Sta dominando in lungo e in largo l’Atp World Tour, conquistando tutti i maggiori tornei del circuito, così dopo Australian Open e Indian Wells, Novak Djokovic mette in bacheca anche il Sony Open Tennis, Masters 1000 di Miami, grazie alla vittoria su Andy Murray con il risultato di 7-6 (3), 4-6, 6-0. Ma il successo del serbo non è stato per nulla semplice, infatti i due finalisti hanno dato vita a una delle partite più belle dell’anno deliziando il pubblico con lunghi scambi, recuperi miracolosi e vincenti straordinari, oltre a scene di nervosismo e di eccesso di foga da entrambe le parti.
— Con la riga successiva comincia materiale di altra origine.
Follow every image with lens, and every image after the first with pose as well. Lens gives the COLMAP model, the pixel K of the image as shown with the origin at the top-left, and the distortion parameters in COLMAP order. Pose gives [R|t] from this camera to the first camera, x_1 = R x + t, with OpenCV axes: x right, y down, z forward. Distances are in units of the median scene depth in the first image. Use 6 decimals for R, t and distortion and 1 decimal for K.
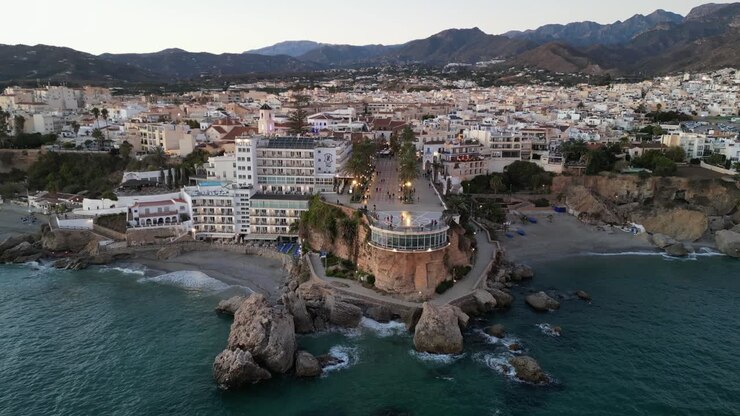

Il match è stato deciso dalle qualità dei due campioni in campo, che hanno attaccato ogni punto in risposta e hanno fatto vacillare i loro servizi; servizi che son stati persi per due volte nel primo set ma a recriminare maggiormente è sicuramente Murray, che è stato meritatamente in vantaggio in entrambe le occasione per poi cadere ingenuamente in errori e doppi falli. Anche nel tie break lo scozzese è croce e delizia, capace di recuperi miracolosi e facili dritti che si fermano a rete, e regala cosi il primo parziale all’avversario.
Nel secondo set il campione olimpico gioca con determinazione e concentrazione, migliora il suo rendimento a servizio e con 6 aces e molte risposte vincenti innervosisce il suo avversario che commette tre doppi falli e concede il 6-4, allungando il match al terzo.
Nel terzo e decisivo set tutti si aspettano un Murray deciso a tornare al tanto atteso trionfo in un Masters, ma perde subito il servizio e si sgretola sul più bello, alzando bandiera bianca di fronte a un Djokovic che invece continua a martellare da fondo campo come ha fatto in tutto il match. Il serbo affonda quindi il coltello nella ferita dell’avversario ormai sconfitto, gli toglie tre volte il servizio e chiude con un duro 6-0 come fece a Melbourne qualche mese fa.
Novak Djokovic ripete quindi l’impresa dell’anno scorso, conquistando l’accoppiata Indian Wells – Miami che vale come vincere uno Slam e mette già una seria ipoteca per la piazza numero uno del ranking di fino anno. Per Andy Murray ancora una dura sconfitta che però stavolta fa anche più male, perchè lo scozzese ha giocato meglio dell’avversario per larghi tratti dell’incontro, ma ancora una volta getta la spugna quando la vittoria è davvero a portata di mano.